Revealed: Why Private schools performed dismally-Was GVT involved?
The entire public is shocked why private schools performed dismally in the recently released Kenya Certificate of primary Education (KCPE) examinations, despite having engaged in online learning during the Covid-19 school closure.
According to 2020 KCPE examinations result analysis, only five private school candidates appeared among the top 15 best nationally, a clear indicator of a shift in scores in comparison to the previous years. Archived Data from the past years show that private schools’ candidates have always dominated the top 10 and most times, public schools’ candidates miss out completely or register a handful candidates. In 2019, only four public schools produced candidates in the top 30 nationally.
In the 2020 exams, none of the schools that produced candidates among top 30 in 2019 produced no candidate in the top 15 category. Little known schools emerged, posting candidates with top grades.
Kenya Private Schools Association (Kepsa) however argue that private schools might not have produced candidates in the top categories but they posted good mean scores. “If you look at the grades beyond top 15, we have done very well. And we can assure you that after the analysis we shall have done well,” confirmed Mutheu Kasanga, the Kepsa national chairperson. Deeper details show that most candidates in private schools did not do well.
A section of private school parents and teachers have blamed the unsatisfactory results on moderation of the examinations by the Kenya National Examination council (Knec) in a manner that disadvantaged the private school candidates.

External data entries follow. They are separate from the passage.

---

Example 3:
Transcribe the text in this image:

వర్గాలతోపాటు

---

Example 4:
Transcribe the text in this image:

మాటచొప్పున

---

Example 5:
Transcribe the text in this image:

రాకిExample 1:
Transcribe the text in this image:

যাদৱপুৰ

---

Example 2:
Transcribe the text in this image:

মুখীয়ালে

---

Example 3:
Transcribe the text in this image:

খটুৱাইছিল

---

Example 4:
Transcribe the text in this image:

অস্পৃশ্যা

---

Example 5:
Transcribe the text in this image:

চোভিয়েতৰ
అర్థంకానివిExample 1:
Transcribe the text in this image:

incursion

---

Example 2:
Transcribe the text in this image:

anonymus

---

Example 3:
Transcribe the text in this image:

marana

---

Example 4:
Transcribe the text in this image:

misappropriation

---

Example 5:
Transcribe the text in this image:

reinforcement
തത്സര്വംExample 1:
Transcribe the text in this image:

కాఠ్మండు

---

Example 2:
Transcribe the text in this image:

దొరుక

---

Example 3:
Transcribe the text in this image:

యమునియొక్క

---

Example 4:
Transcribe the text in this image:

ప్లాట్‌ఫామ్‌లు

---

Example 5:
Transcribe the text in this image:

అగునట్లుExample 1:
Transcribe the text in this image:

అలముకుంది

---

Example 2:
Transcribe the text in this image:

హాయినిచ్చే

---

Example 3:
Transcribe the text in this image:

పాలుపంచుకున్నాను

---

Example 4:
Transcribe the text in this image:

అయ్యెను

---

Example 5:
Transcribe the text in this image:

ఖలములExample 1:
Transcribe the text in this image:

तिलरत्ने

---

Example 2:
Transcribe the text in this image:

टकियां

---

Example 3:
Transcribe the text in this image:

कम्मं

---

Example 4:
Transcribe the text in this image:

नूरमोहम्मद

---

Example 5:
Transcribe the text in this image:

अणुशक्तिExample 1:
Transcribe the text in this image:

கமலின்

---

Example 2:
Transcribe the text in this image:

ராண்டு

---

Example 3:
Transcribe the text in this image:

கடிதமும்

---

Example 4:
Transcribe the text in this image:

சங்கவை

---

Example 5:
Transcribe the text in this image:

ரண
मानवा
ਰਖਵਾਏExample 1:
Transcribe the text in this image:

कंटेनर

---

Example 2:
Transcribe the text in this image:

Experts however have disputed moderation claims and maintain that most private schools lost quality teachers to other professions or to joblessness during the covid-19 pandemic. Because schools were unable to pay their salaries during the pandemic, most teachers exited private schools for other ventures.
When the pandemic eased and schools opened, some schools were unable to attract good teachers, hence affecting preparation for the learners.
What most concerned persons are questioning is why the results have only reflected private school candidates whose teachers quit but the same results have failed to reflect public school candidates who come from rural areas which lacked access to ‘online classes’ due to poor infrastructure.
They also argued that public schools failed to offer online lessons while a majority of private schools successfully did so, with learners keeping abreast with the curriculum.
The official said Standardization of the examinations was done even before the tests, with each child given equal chance to attempt all questions under the same duration.